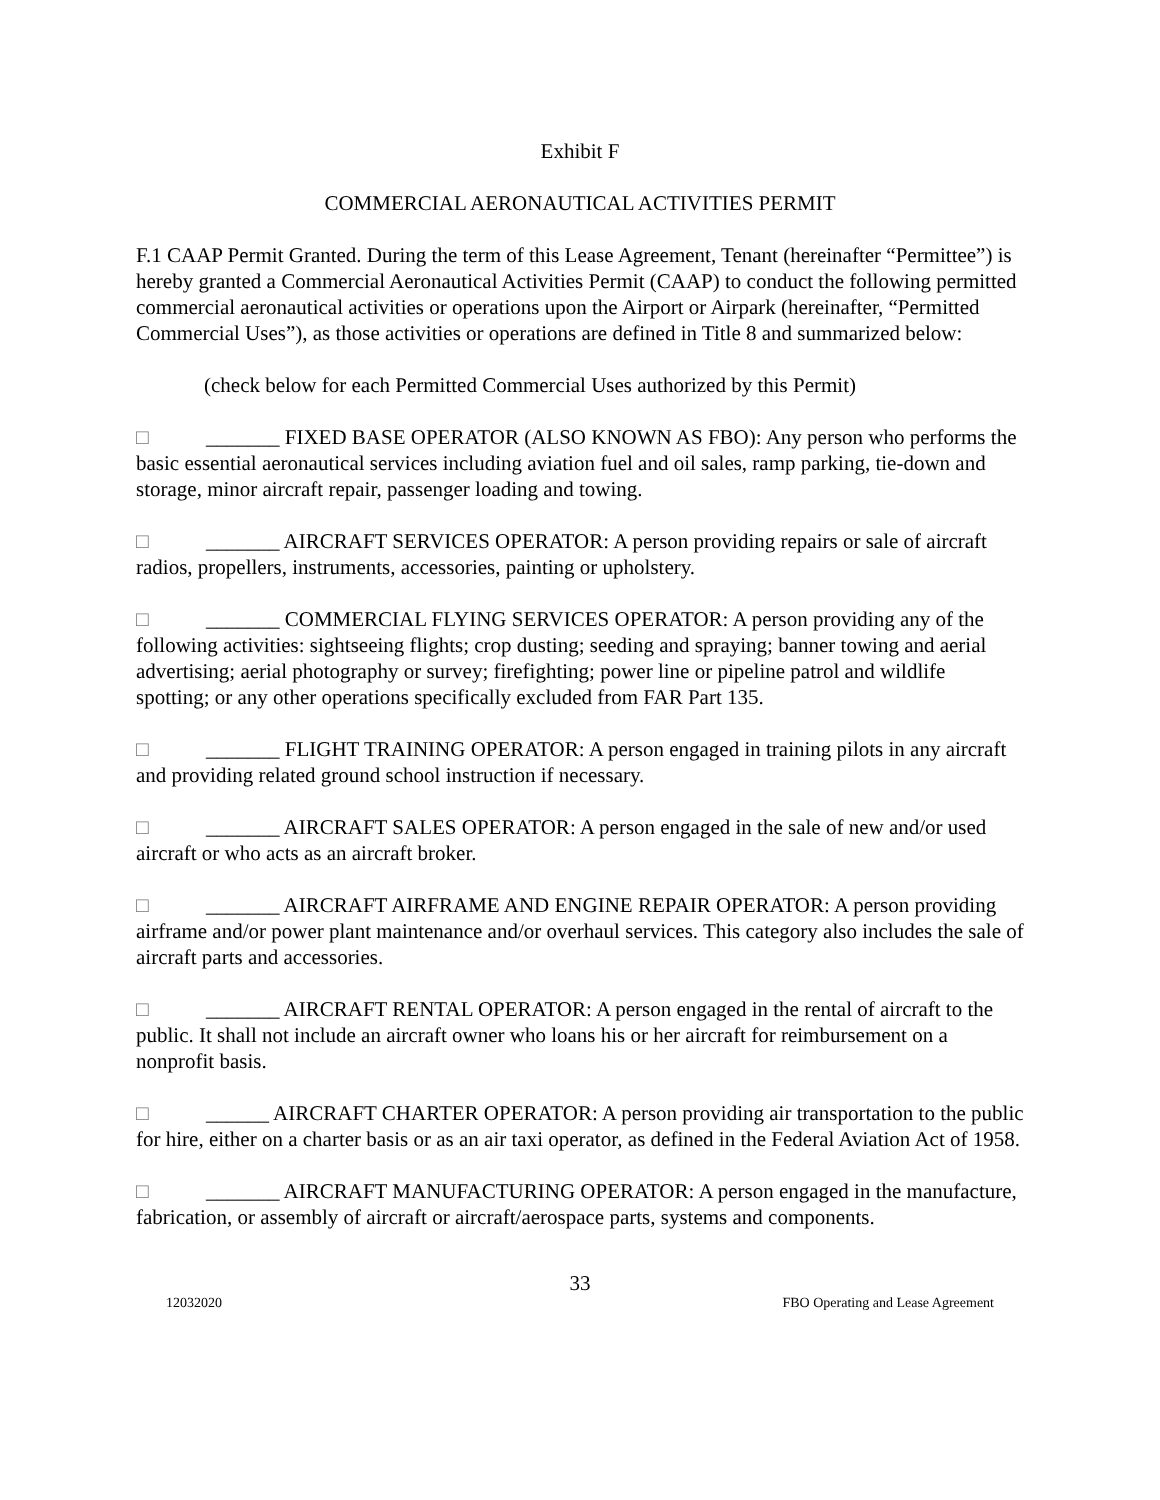Exhibit F
COMMERCIAL AERONAUTICAL ACTIVITIES PERMIT
F.1 CAAP Permit Granted. During the term of this Lease Agreement, Tenant (hereinafter “Permittee”) is hereby granted a Commercial Aeronautical Activities Permit (CAAP) to conduct the following permitted commercial aeronautical activities or operations upon the Airport or Airpark (hereinafter, “Permitted Commercial Uses”), as those activities or operations are defined in Title 8 and summarized below:
(check below for each Permitted Commercial Uses authorized by this Permit)
□ _______ FIXED BASE OPERATOR (ALSO KNOWN AS FBO): Any person who performs the basic essential aeronautical services including aviation fuel and oil sales, ramp parking, tie-down and storage, minor aircraft repair, passenger loading and towing.
□ _______ AIRCRAFT SERVICES OPERATOR: A person providing repairs or sale of aircraft radios, propellers, instruments, accessories, painting or upholstery.
□ _______ COMMERCIAL FLYING SERVICES OPERATOR: A person providing any of the following activities: sightseeing flights; crop dusting; seeding and spraying; banner towing and aerial advertising; aerial photography or survey; firefighting; power line or pipeline patrol and wildlife spotting; or any other operations specifically excluded from FAR Part 135.
□ _______ FLIGHT TRAINING OPERATOR: A person engaged in training pilots in any aircraft and providing related ground school instruction if necessary.
□ _______ AIRCRAFT SALES OPERATOR: A person engaged in the sale of new and/or used aircraft or who acts as an aircraft broker.
□ _______ AIRCRAFT AIRFRAME AND ENGINE REPAIR OPERATOR: A person providing airframe and/or power plant maintenance and/or overhaul services. This category also includes the sale of aircraft parts and accessories.
□ _______ AIRCRAFT RENTAL OPERATOR: A person engaged in the rental of aircraft to the public. It shall not include an aircraft owner who loans his or her aircraft for reimbursement on a nonprofit basis.
□ ______ AIRCRAFT CHARTER OPERATOR: A person providing air transportation to the public for hire, either on a charter basis or as an air taxi operator, as defined in the Federal Aviation Act of 1958.
□ _______ AIRCRAFT MANUFACTURING OPERATOR: A person engaged in the manufacture, fabrication, or assembly of aircraft or aircraft/aerospace parts, systems and components.
33
12032020 FBO Operating and Lease Agreement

------

** About this task **
Check each line of the records for the word "following" and extract those that contain it.

** Solution to the problem **
F.1 CAAP Permit Granted. During the term of this Lease Agreement, Tenant (hereinafter “Permittee”) is hereby granted a Commercial Aeronautical Activities Permit (CAAP) to conduct the following permitted commercial aeronautical activities or operations upon the Airport or Airpark (hereinafter, “Permitted Commercial Uses”), as those activities or operations are defined in Title 8 and summarized below:
□ _______ COMMERCIAL FLYING SERVICES OPERATOR: A person providing any of the following activities: sightseeing flights; crop dusting; seeding and spraying; banner towing and aerial advertising; aerial photography or survey; firefighting; power line or pipeline patrol and wildlife spotting; or any other operations specifically excluded from FAR Part 135.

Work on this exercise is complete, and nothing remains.